• _Objective_
Reproduce the lines of the entries below without any change, from the line containing "collector number: 1628" up to and including the line containing "collection date as typed: 04 Aug 1926".

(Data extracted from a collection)
----
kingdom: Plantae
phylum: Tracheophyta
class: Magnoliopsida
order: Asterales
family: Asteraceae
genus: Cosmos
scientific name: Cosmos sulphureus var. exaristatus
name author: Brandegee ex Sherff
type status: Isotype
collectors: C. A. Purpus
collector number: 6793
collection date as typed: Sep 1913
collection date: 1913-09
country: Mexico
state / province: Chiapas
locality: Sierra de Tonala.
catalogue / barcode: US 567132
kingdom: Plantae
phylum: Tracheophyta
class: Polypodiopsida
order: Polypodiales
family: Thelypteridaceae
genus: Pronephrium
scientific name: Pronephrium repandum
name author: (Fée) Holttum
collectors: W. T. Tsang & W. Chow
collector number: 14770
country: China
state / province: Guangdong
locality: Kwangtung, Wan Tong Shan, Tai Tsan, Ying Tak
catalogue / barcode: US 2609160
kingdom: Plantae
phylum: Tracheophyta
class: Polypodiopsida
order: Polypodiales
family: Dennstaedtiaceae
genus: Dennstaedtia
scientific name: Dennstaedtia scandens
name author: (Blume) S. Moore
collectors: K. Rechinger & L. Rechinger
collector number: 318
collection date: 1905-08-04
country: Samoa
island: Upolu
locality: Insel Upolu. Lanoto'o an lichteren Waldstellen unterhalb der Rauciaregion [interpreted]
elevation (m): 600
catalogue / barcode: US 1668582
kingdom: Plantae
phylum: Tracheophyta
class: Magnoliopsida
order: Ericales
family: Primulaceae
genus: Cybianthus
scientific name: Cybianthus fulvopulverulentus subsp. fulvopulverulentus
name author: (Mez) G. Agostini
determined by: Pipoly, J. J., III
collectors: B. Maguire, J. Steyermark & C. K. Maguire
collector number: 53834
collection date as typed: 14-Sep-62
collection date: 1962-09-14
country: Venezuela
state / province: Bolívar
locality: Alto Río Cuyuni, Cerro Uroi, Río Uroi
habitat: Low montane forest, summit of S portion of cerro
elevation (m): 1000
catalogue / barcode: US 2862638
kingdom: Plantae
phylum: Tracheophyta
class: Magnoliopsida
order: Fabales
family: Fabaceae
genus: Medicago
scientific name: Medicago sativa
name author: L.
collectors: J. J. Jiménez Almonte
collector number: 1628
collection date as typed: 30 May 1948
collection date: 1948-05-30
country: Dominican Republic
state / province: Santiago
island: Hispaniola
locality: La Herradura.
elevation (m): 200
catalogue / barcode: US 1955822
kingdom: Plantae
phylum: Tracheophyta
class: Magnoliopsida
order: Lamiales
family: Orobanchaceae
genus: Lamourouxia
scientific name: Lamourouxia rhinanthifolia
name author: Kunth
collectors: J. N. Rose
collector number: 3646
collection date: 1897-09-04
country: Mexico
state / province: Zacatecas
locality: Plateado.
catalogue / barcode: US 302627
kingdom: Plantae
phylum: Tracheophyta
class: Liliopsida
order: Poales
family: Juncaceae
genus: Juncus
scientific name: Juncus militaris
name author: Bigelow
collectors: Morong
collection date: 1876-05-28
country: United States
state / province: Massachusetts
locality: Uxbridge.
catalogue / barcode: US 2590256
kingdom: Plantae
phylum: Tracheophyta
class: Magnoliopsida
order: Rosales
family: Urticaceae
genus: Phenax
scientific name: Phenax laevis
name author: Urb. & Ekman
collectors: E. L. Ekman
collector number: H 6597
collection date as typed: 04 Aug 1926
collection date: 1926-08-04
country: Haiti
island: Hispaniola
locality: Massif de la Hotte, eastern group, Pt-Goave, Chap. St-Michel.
----
• _Written answer_
collector number: 1628
collection date as typed: 30 May 1948
collection date: 1948-05-30
country: Dominican Republic
state / province: Santiago
island: Hispaniola
locality: La Herradura.
elevation (m): 200
catalogue / barcode: US 1955822
kingdom: Plantae
phylum: Tracheophyta
class: Magnoliopsida
order: Lamiales
family: Orobanchaceae
genus: Lamourouxia
scientific name: Lamourouxia rhinanthifolia
name author: Kunth
collectors: J. N. Rose
collector number: 3646
collection date: 1897-09-04
country: Mexico
state / province: Zacatecas
locality: Plateado.
catalogue / barcode: US 302627
kingdom: Plantae
phylum: Tracheophyta
class: Liliopsida
order: Poales
family: Juncaceae
genus: Juncus
scientific name: Juncus militaris
name author: Bigelow
collectors: Morong
collection date: 1876-05-28
country: United States
state / province: Massachusetts
locality: Uxbridge.
catalogue / barcode: US 2590256
kingdom: Plantae
phylum: Tracheophyta
class: Magnoliopsida
order: Rosales
family: Urticaceae
genus: Phenax
scientific name: Phenax laevis
name author: Urb. & Ekman
collectors: E. L. Ekman
collector number: H 6597
collection date as typed: 04 Aug 1926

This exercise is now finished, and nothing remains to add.